Uniformly Optimal and Parameter-free First-order Methods for Convex and Function-constrained Optimization

This paper presents new first-order methods for achieving optimal oracle complexities in convex optimization with convex functional constraints. Oracle complexities are measured by the number of function and gradient evaluations. To achieve this, we enable first-order methods to utilize computational oracles for solving diagonal quadratic programs in subproblems. For problems where the optimal value $f^*$ is known, such as those in overparameterized models and feasibility problems, we propose an accelerated first-order method that incorporates a modified Polyak step size and Nesterov's momentum. Notably, our method does not require knowledge of smoothness levels, Hölder continuity parameter of the gradient, or additional line search, yet achieves the optimal oracle complexity bound of $\mathcal{O}(\varepsilon^{-2/(1+3\rho)})$ under Hölder smoothness conditions. When $f^*$ is unknown, we reformulate the problem as finding the root of the optimal value function and develop inexact fixed-point iteration and secant method to compute $f^*$. These root-finding subproblems are solved inexactly using first-order methods to a specified relative accuracy.
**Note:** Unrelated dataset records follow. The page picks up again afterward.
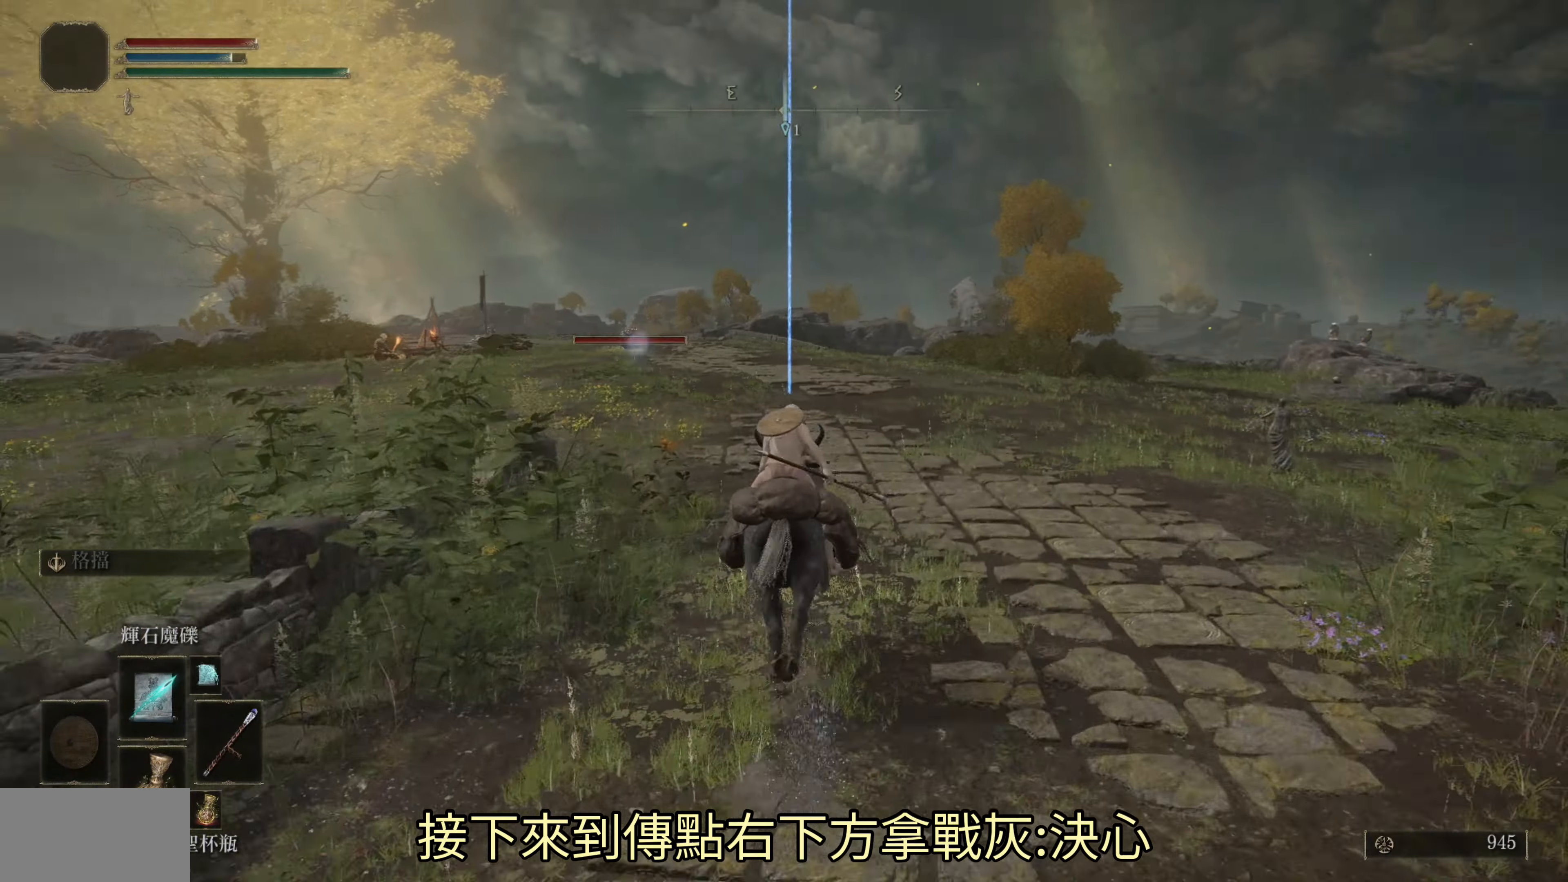
{"buttons": [], "left_stick": "up", "right_stick": "center", "events": [[33, "R3", "up"], [217, "R1", "down"], [283, "R1", "up"]]}
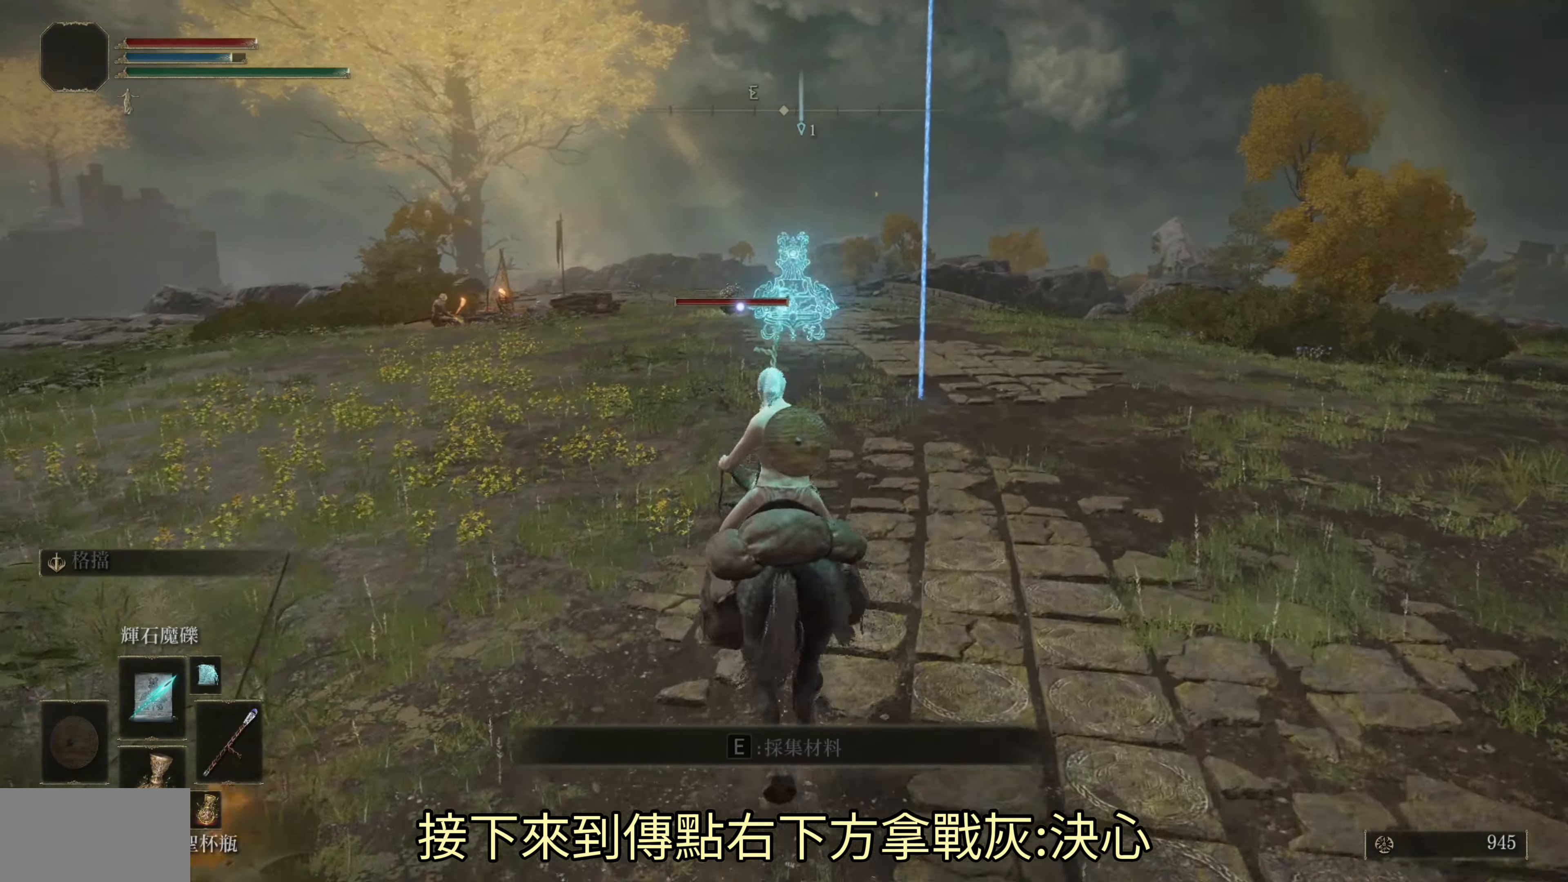
{"buttons": [], "left_stick": "up", "right_stick": "center", "events": [[300, "R1", "down"], [383, "R1", "up"], [417, "R1", "down"], [483, "R1", "up"]]}
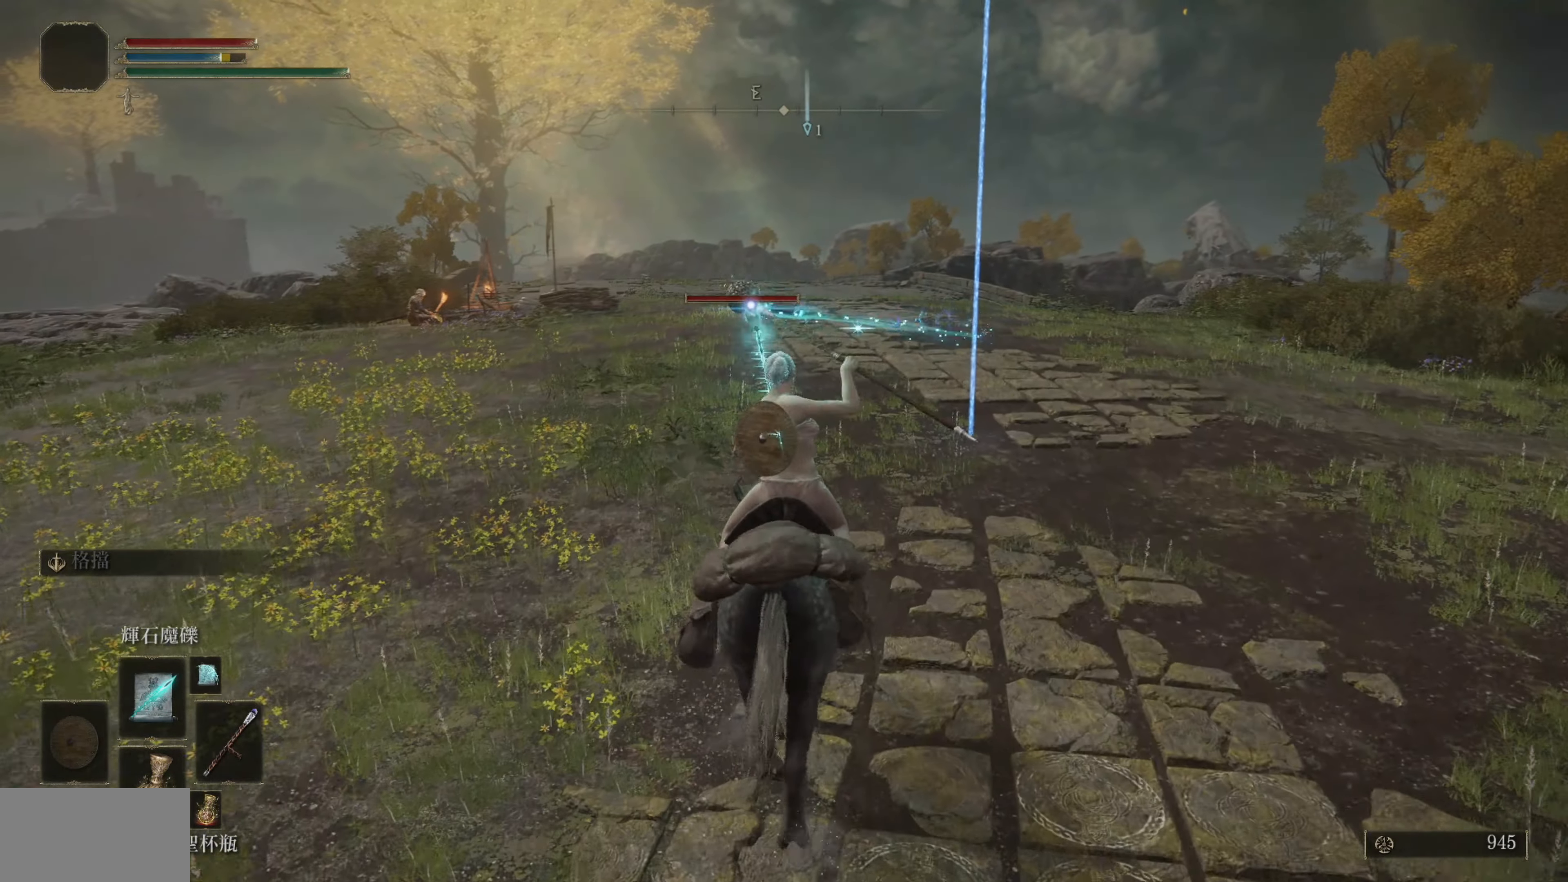
{"buttons": ["R1"], "left_stick": "up", "right_stick": "center", "events": [[33, "R1", "down"], [67, "R1", "up"], [133, "R1", "down"], [183, "R1", "up"], [233, "R1", "down"], [267, "R1", "up"], [317, "R1", "down"], [367, "R1", "up"], [400, "R1", "down"], [467, "R1", "up"], [500, "R1", "down"]]}
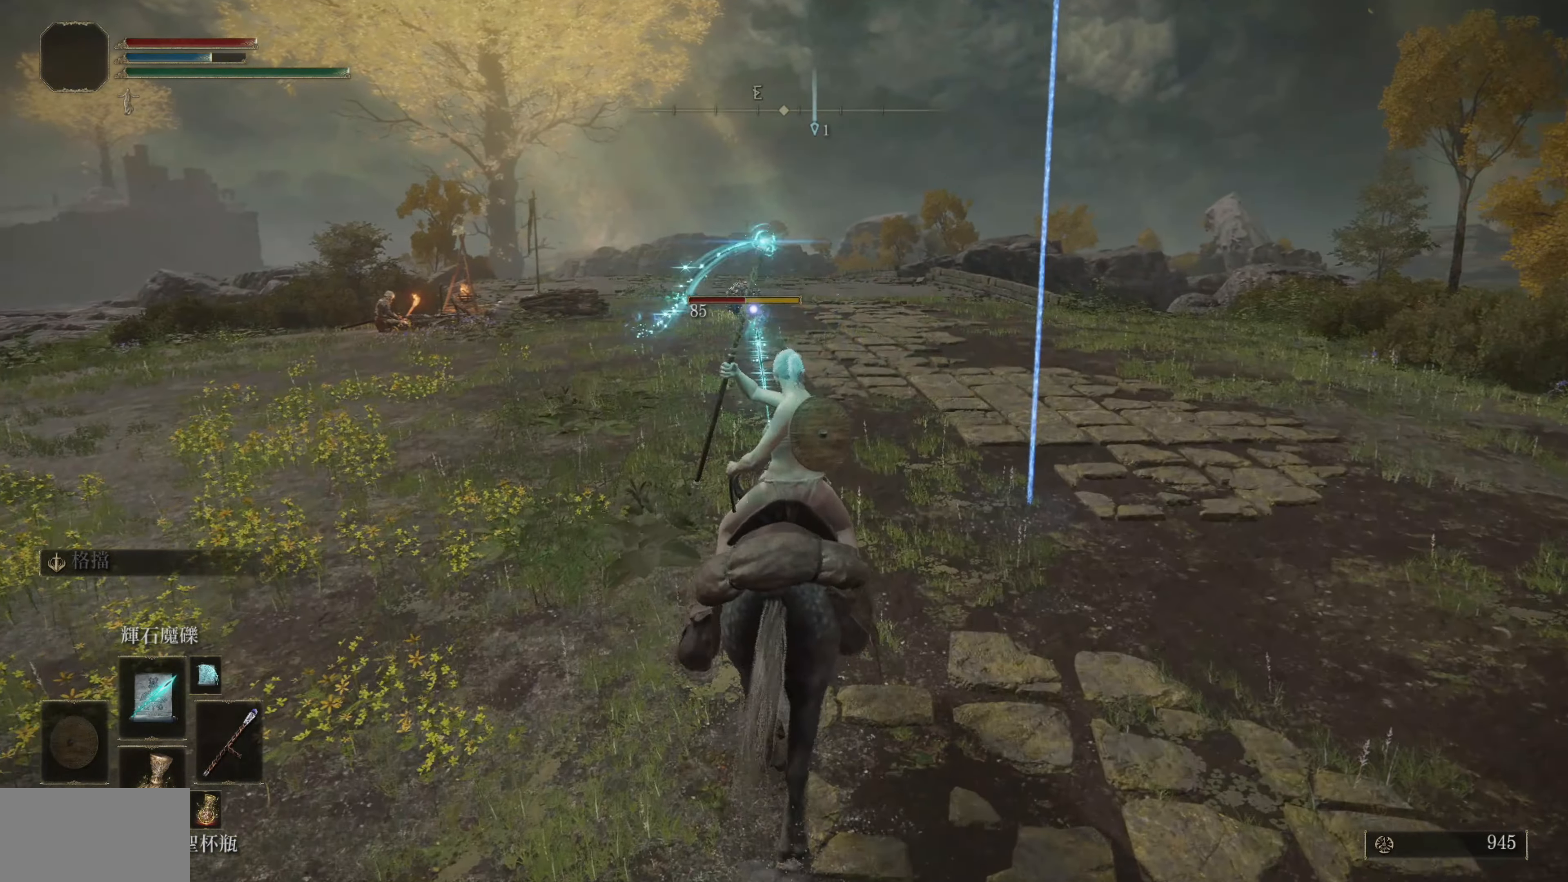
{"buttons": [], "left_stick": "up", "right_stick": "center", "events": [[50, "R1", "up"]]}
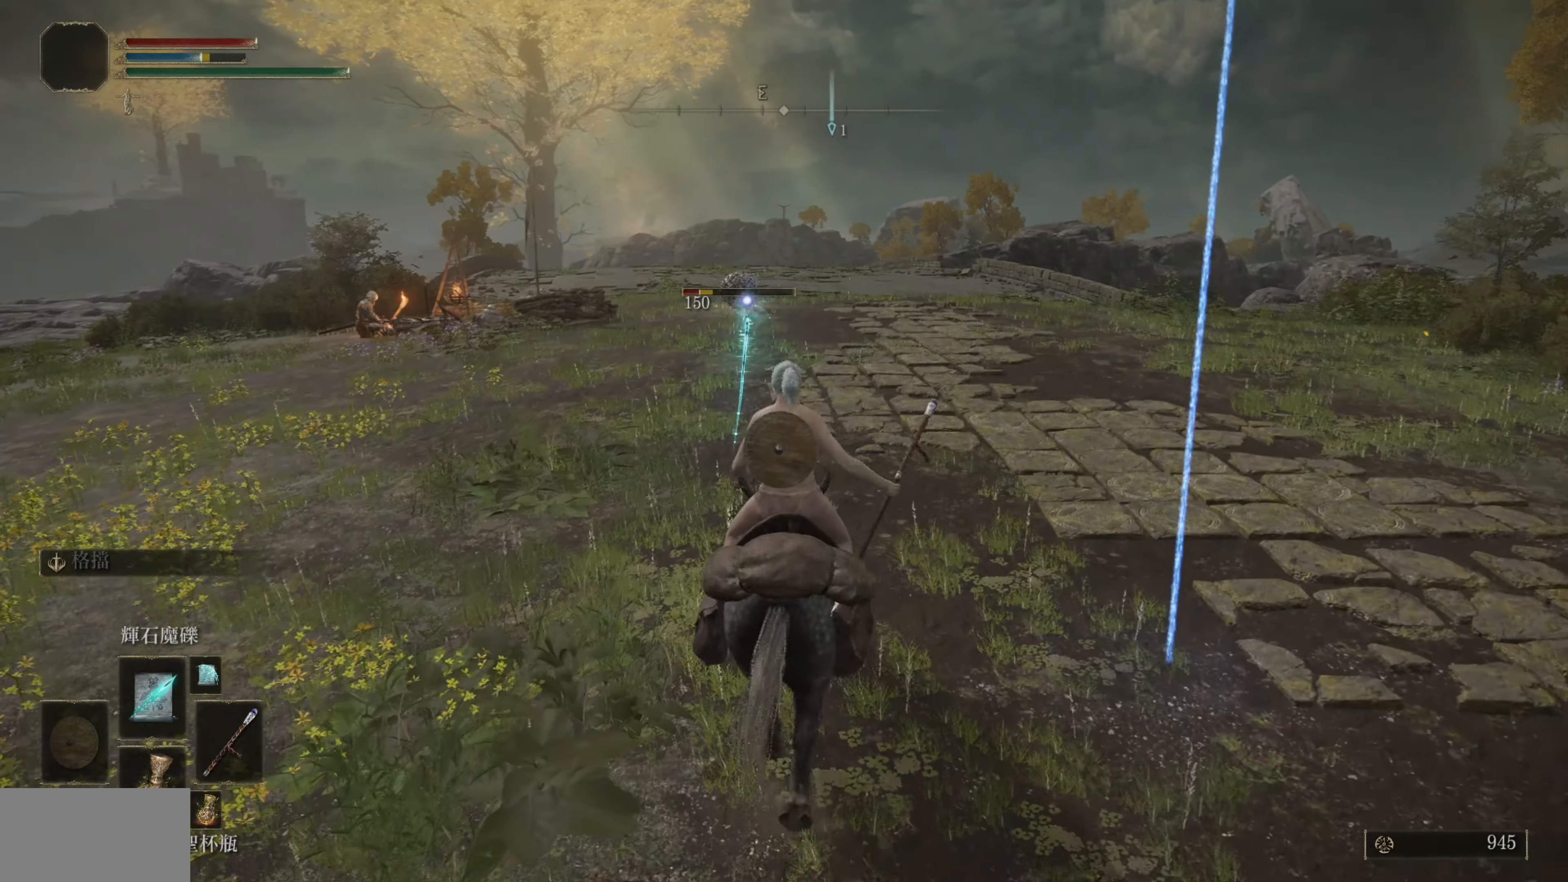
{"buttons": [], "left_stick": "center", "right_stick": "center", "events": [[483, "left_stick", "center"]]}
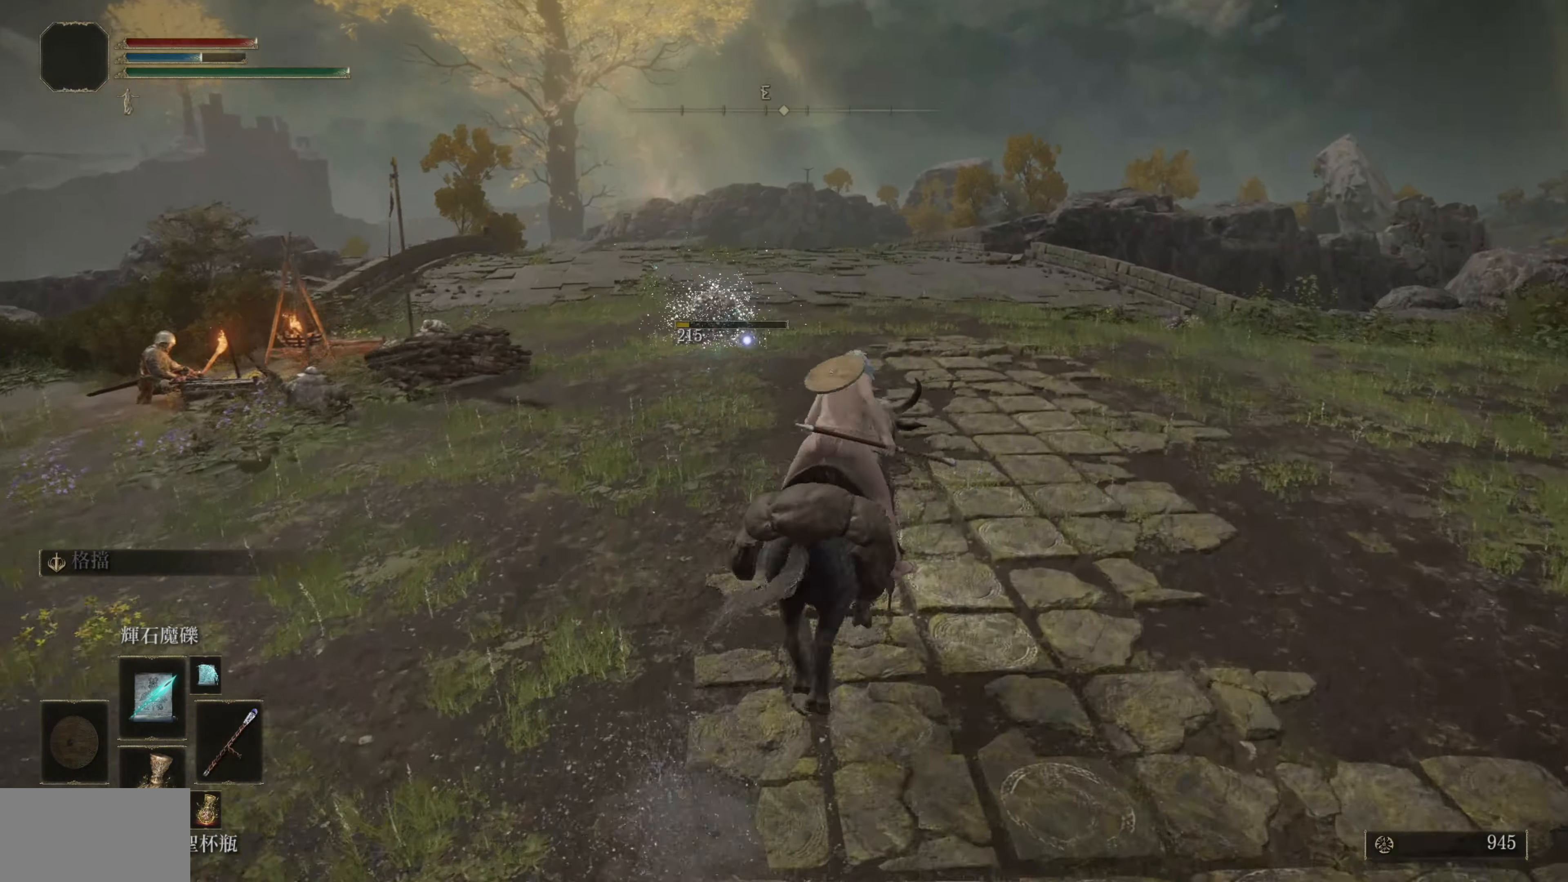
{"buttons": [], "left_stick": "center", "right_stick": "center", "events": [[133, "right_stick", "left"], [233, "right_stick", "center"]]}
We employ the accelerated prox-level (APL) method, which is proven to be uniformly optimal for convex optimization with simple constraints. Our analysis demonstrates that APL-based level-set methods also achieve the optimal oracle complexity of $\mathcal{O}(\varepsilon^{-2/(1+3\rho)})$ for convex function-constrained optimization, without requiring knowledge of any problem-specific structures. Through experiments on various tasks, we demonstrate the advantages of our methods over existing approaches in function-constrained optimization.